> Task brief:
Reproduce every line of the dataset rows below, character for character and in the same order.

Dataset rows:
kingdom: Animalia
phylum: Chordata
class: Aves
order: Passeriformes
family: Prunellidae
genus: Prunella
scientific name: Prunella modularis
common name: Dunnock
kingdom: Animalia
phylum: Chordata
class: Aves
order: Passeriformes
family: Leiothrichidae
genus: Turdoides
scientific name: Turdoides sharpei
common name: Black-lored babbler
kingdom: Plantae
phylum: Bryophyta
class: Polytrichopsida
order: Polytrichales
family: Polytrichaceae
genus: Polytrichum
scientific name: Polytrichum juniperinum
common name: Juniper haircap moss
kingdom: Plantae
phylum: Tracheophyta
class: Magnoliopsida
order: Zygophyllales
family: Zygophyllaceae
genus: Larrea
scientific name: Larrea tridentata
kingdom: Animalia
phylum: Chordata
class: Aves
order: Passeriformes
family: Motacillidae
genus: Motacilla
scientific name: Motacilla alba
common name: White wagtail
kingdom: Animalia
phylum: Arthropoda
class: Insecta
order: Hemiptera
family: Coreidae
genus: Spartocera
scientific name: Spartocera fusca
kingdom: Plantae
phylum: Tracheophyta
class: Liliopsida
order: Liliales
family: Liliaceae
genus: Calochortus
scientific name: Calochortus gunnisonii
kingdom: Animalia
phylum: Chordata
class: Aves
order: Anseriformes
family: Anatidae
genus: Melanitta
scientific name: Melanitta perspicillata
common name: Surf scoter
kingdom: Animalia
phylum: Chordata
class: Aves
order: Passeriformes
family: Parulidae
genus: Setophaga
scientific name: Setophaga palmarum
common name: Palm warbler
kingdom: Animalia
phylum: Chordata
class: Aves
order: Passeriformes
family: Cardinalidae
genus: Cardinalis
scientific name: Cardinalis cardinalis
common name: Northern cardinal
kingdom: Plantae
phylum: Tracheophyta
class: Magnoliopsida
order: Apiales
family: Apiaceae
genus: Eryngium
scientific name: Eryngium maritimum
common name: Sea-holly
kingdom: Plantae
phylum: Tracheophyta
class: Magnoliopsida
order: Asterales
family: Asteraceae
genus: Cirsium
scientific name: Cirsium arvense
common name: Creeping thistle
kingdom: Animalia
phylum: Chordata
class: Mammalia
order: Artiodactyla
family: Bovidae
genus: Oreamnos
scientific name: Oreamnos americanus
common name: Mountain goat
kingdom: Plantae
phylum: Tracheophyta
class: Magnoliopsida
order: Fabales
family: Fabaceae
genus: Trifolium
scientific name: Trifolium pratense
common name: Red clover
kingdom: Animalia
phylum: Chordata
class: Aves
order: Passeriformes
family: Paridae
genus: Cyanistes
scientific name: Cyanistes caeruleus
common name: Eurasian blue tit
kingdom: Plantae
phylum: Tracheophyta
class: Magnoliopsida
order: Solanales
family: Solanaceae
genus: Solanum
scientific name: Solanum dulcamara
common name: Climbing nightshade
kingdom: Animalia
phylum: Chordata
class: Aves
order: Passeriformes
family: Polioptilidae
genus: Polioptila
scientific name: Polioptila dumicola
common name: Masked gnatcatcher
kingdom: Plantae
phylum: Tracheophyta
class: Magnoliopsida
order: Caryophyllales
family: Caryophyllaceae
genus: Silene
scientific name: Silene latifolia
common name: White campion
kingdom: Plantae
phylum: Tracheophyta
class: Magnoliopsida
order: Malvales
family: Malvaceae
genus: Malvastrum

> Solved exercise:
kingdom: Animalia
phylum: Chordata
class: Aves
order: Passeriformes
family: Prunellidae
genus: Prunella
scientific name: Prunella modularis
common name: Dunnock
kingdom: Animalia
phylum: Chordata
class: Aves
order: Passeriformes
family: Leiothrichidae
genus: Turdoides
scientific name: Turdoides sharpei
common name: Black-lored babbler
kingdom: Plantae
phylum: Bryophyta
class: Polytrichopsida
order: Polytrichales
family: Polytrichaceae
genus: Polytrichum
scientific name: Polytrichum juniperinum
common name: Juniper haircap moss
kingdom: Plantae
phylum: Tracheophyta
class: Magnoliopsida
order: Zygophyllales
family: Zygophyllaceae
genus: Larrea
scientific name: Larrea tridentata
kingdom: Animalia
phylum: Chordata
class: Aves
order: Passeriformes
family: Motacillidae
genus: Motacilla
scientific name: Motacilla alba
common name: White wagtail
kingdom: Animalia
phylum: Arthropoda
class: Insecta
order: Hemiptera
family: Coreidae
genus: Spartocera
scientific name: Spartocera fusca
kingdom: Plantae
phylum: Tracheophyta
class: Liliopsida
order: Liliales
family: Liliaceae
genus: Calochortus
scientific name: Calochortus gunnisonii
kingdom: Animalia
phylum: Chordata
class: Aves
order: Anseriformes
family: Anatidae
genus: Melanitta
scientific name: Melanitta perspicillata
common name: Surf scoter
kingdom: Animalia
phylum: Chordata
class: Aves
order: Passeriformes
family: Parulidae
genus: Setophaga
scientific name: Setophaga palmarum
common name: Palm warbler
kingdom: Animalia
phylum: Chordata
class: Aves
order: Passeriformes
family: Cardinalidae
genus: Cardinalis
scientific name: Cardinalis cardinalis
common name: Northern cardinal
kingdom: Plantae
phylum: Tracheophyta
class: Magnoliopsida
order: Apiales
family: Apiaceae
genus: Eryngium
scientific name: Eryngium maritimum
common name: Sea-holly
kingdom: Plantae
phylum: Tracheophyta
class: Magnoliopsida
order: Asterales
family: Asteraceae
genus: Cirsium
scientific name: Cirsium arvense
common name: Creeping thistle
kingdom: Animalia
phylum: Chordata
class: Mammalia
order: Artiodactyla
family: Bovidae
genus: Oreamnos
scientific name: Oreamnos americanus
common name: Mountain goat
kingdom: Plantae
phylum: Tracheophyta
class: Magnoliopsida
order: Fabales
family: Fabaceae
genus: Trifolium
scientific name: Trifolium pratense
common name: Red clover
kingdom: Animalia
phylum: Chordata
class: Aves
order: Passeriformes
family: Paridae
genus: Cyanistes
scientific name: Cyanistes caeruleus
common name: Eurasian blue tit
kingdom: Plantae
phylum: Tracheophyta
class: Magnoliopsida
order: Solanales
family: Solanaceae
genus: Solanum
scientific name: Solanum dulcamara
common name: Climbing nightshade
kingdom: Animalia
phylum: Chordata
class: Aves
order: Passeriformes
family: Polioptilidae
genus: Polioptila
scientific name: Polioptila dumicola
common name: Masked gnatcatcher
kingdom: Plantae
phylum: Tracheophyta
class: Magnoliopsida
order: Caryophyllales
family: Caryophyllaceae
genus: Silene
scientific name: Silene latifolia
common name: White campion
kingdom: Plantae
phylum: Tracheophyta
class: Magnoliopsida
order: Malvales
family: Malvaceae
genus: Malvastrum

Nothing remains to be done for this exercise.